(Data records)
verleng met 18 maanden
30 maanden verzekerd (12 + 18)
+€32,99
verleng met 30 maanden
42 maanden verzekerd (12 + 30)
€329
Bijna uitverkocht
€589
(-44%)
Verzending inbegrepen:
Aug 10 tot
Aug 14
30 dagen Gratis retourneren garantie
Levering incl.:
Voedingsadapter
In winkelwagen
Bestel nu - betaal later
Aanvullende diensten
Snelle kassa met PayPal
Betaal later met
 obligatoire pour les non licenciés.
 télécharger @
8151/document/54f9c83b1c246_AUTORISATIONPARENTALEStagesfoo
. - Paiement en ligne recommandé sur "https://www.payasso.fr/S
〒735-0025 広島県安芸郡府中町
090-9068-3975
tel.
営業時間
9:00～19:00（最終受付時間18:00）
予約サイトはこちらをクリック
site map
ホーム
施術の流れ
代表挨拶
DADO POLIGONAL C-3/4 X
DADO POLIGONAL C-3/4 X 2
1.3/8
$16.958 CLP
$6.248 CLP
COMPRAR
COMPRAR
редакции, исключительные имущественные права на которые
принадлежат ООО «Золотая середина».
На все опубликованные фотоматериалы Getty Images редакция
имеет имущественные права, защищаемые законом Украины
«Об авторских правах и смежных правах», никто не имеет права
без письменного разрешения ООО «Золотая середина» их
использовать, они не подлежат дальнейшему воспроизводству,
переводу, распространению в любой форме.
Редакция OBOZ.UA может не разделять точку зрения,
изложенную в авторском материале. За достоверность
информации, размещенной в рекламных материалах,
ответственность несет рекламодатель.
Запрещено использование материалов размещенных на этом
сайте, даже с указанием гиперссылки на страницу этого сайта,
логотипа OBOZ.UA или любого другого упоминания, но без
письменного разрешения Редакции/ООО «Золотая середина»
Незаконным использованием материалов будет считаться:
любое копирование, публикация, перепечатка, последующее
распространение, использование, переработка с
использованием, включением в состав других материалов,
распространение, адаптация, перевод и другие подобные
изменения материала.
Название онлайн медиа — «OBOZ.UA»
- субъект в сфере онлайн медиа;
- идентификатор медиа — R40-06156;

◆ **WHAT IS EXPECTED**
Set down each line of the data precisely as it appears above.

◆ **SOLUTION**
verleng met 18 maanden
30 maanden verzekerd (12 + 18)
+€32,99
verleng met 30 maanden
42 maanden verzekerd (12 + 30)
€329
Bijna uitverkocht
€589
(-44%)
Verzending inbegrepen:
Aug 10 tot
Aug 14
30 dagen Gratis retourneren garantie
Levering incl.:
Voedingsadapter
In winkelwagen
Bestel nu - betaal later
Aanvullende diensten
Snelle kassa met PayPal
Betaal later met
 obligatoire pour les non licenciés.
 télécharger @
8151/document/54f9c83b1c246_AUTORISATIONPARENTALEStagesfoo
. - Paiement en ligne recommandé sur "https://www.payasso.fr/S
〒735-0025 広島県安芸郡府中町
090-9068-3975
tel.
営業時間
9:00～19:00（最終受付時間18:00）
予約サイトはこちらをクリック
site map
ホーム
施術の流れ
代表挨拶
DADO POLIGONAL C-3/4 X
DADO POLIGONAL C-3/4 X 2
1.3/8
$16.958 CLP
$6.248 CLP
COMPRAR
COMPRAR
редакции, исключительные имущественные права на которые
принадлежат ООО «Золотая середина».
На все опубликованные фотоматериалы Getty Images редакция
имеет имущественные права, защищаемые законом Украины
«Об авторских правах и смежных правах», никто не имеет права
без письменного разрешения ООО «Золотая середина» их
использовать, они не подлежат дальнейшему воспроизводству,
переводу, распространению в любой форме.
Редакция OBOZ.UA может не разделять точку зрения,
изложенную в авторском материале. За достоверность
информации, размещенной в рекламных материалах,
ответственность несет рекламодатель.
Запрещено использование материалов размещенных на этом
сайте, даже с указанием гиперссылки на страницу этого сайта,
логотипа OBOZ.UA или любого другого упоминания, но без
письменного разрешения Редакции/ООО «Золотая середина»
Незаконным использованием материалов будет считаться:
любое копирование, публикация, перепечатка, последующее
распространение, использование, переработка с
использованием, включением в состав других материалов,
распространение, адаптация, перевод и другие подобные
изменения материала.
Название онлайн медиа — «OBOZ.UA»
- субъект в сфере онлайн медиа;
- идентификатор медиа — R40-06156;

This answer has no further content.